**Stated task**
Copy every line of the material below word for word, and leave the pictures out of your copy.

(begin)

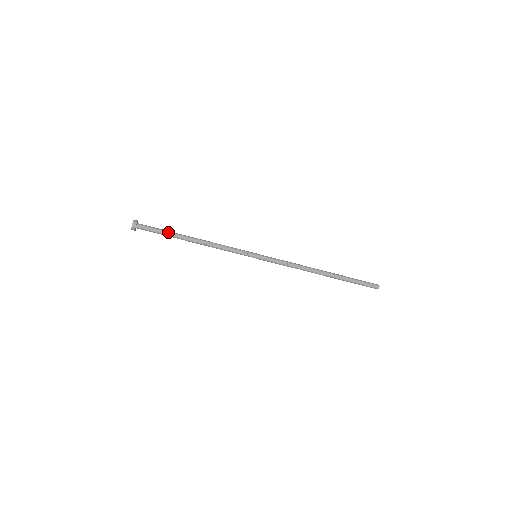
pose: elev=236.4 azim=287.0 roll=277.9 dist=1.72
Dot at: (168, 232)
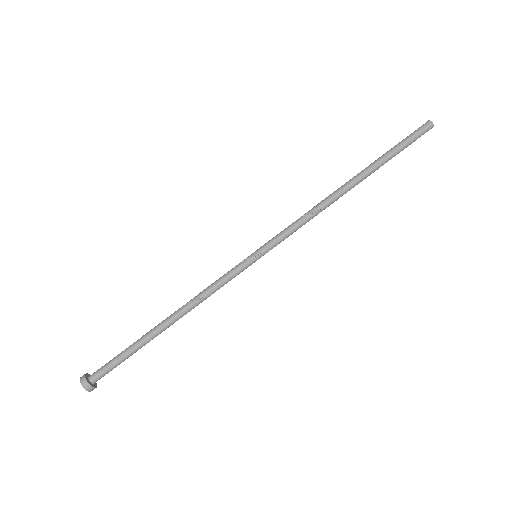
Dot at: (132, 345)
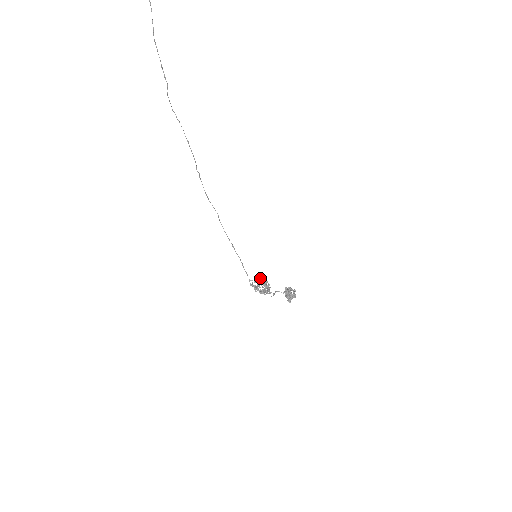
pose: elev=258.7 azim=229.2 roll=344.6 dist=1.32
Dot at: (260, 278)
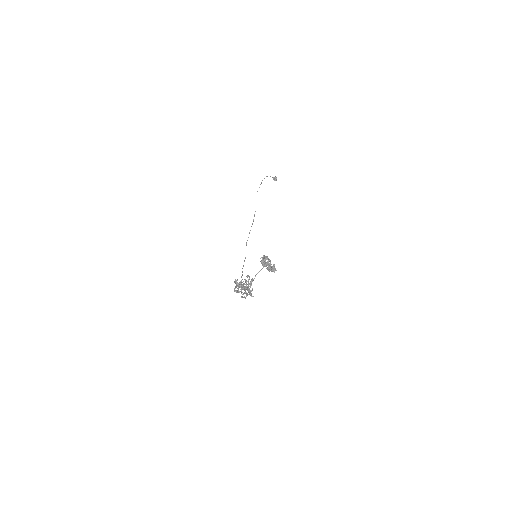
Dot at: (248, 290)
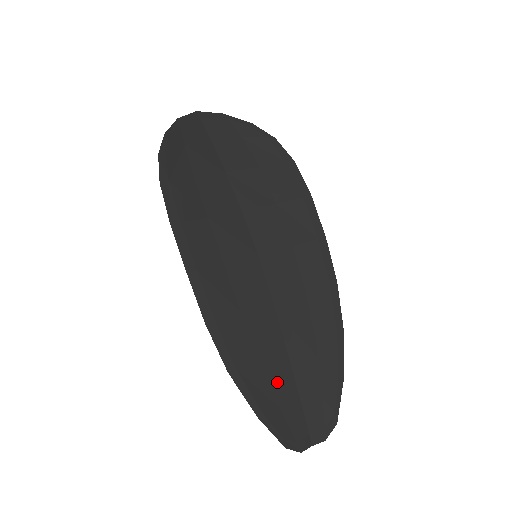
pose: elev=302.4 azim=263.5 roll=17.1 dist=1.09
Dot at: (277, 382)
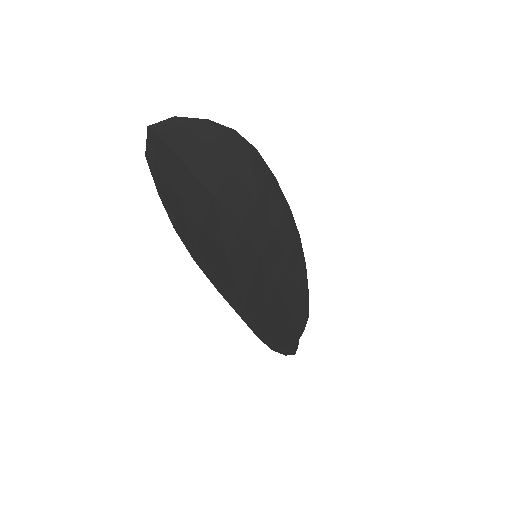
Dot at: (286, 327)
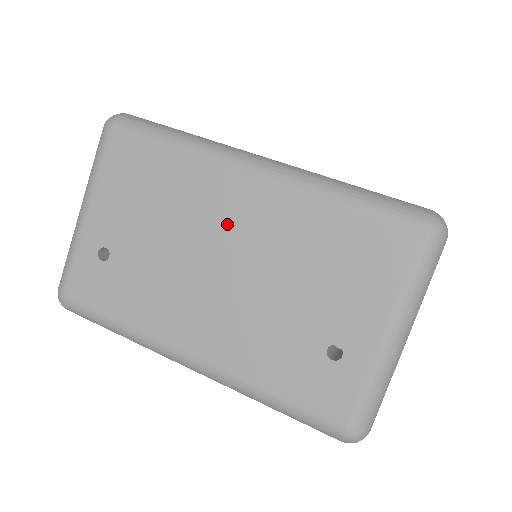
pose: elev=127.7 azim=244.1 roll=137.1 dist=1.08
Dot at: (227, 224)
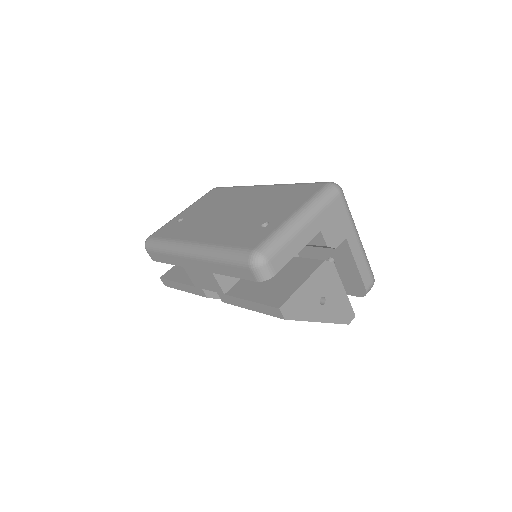
Dot at: (242, 200)
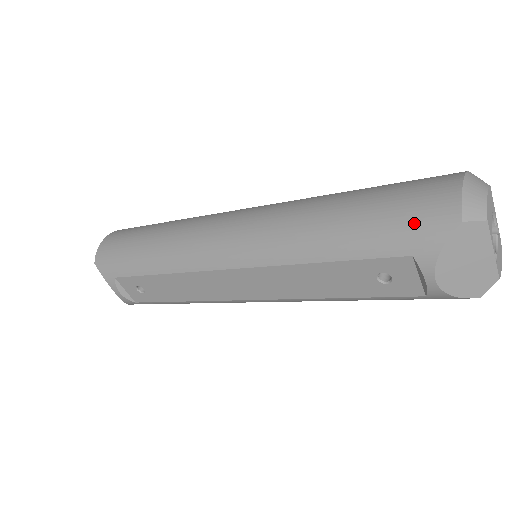
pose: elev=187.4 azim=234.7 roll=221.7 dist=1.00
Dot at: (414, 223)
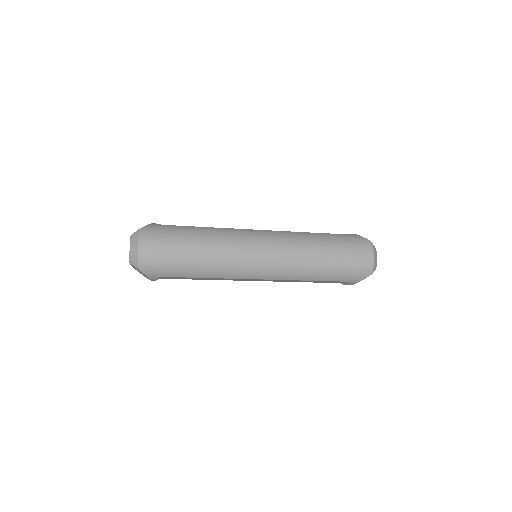
Dot at: (356, 273)
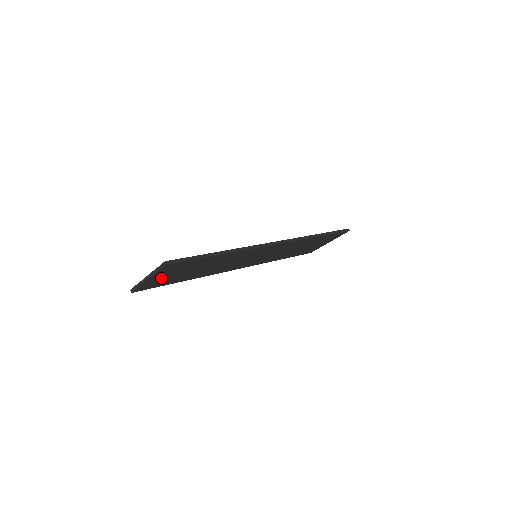
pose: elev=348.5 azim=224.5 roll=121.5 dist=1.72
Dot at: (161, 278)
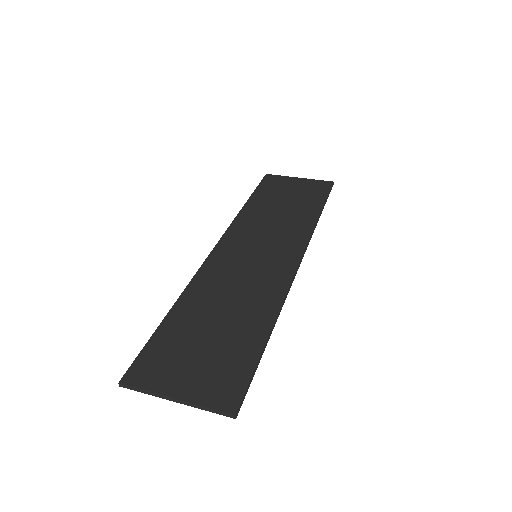
Dot at: (180, 374)
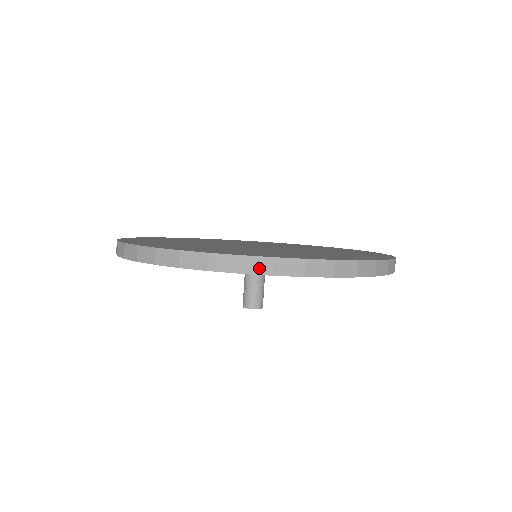
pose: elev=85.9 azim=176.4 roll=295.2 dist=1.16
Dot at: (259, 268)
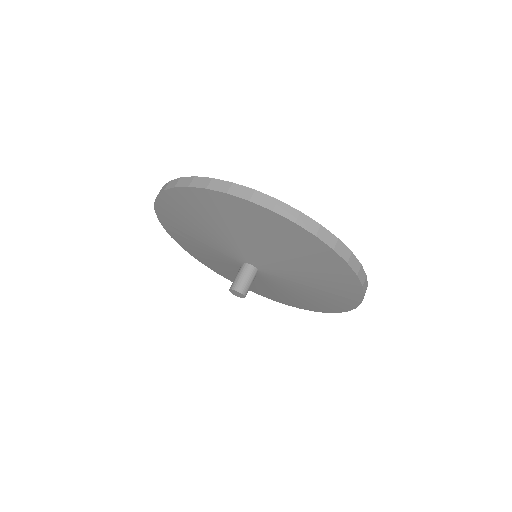
Dot at: (185, 183)
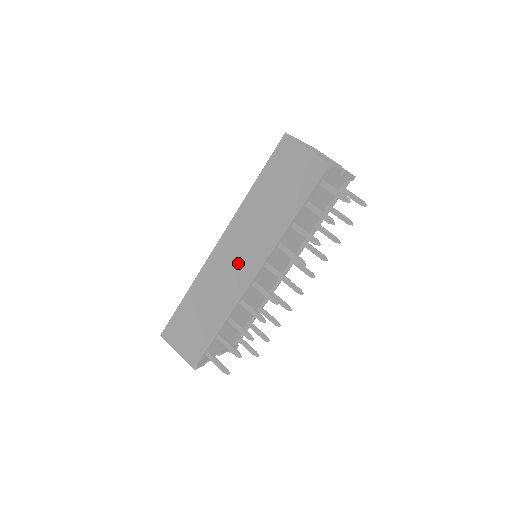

(end)

**Finished task**
pose: elev=236.4 azim=287.0 roll=277.9 dist=1.72
Dot at: (168, 232)
Dot at: (132, 345)
pose: elev=258.7 azim=229.2 roll=344.6 dist=1.32
Dot at: (260, 278)
Dot at: (248, 290)
pose: elev=302.4 azim=263.5 roll=17.1 dist=1.09
Dot at: (277, 382)
Dot at: (286, 327)
pose: elev=127.7 azim=244.1 roll=137.1 dist=1.08
Dot at: (227, 224)
Dot at: (242, 200)
pose: elev=187.4 azim=234.7 roll=221.7 dist=1.00
Dot at: (414, 223)
Dot at: (356, 273)
pose: elev=348.5 azim=224.5 roll=121.5 dist=1.72
Dot at: (161, 278)
Dot at: (180, 374)
pose: elev=85.9 azim=176.4 roll=295.2 dist=1.16
Dot at: (259, 268)
Dot at: (185, 183)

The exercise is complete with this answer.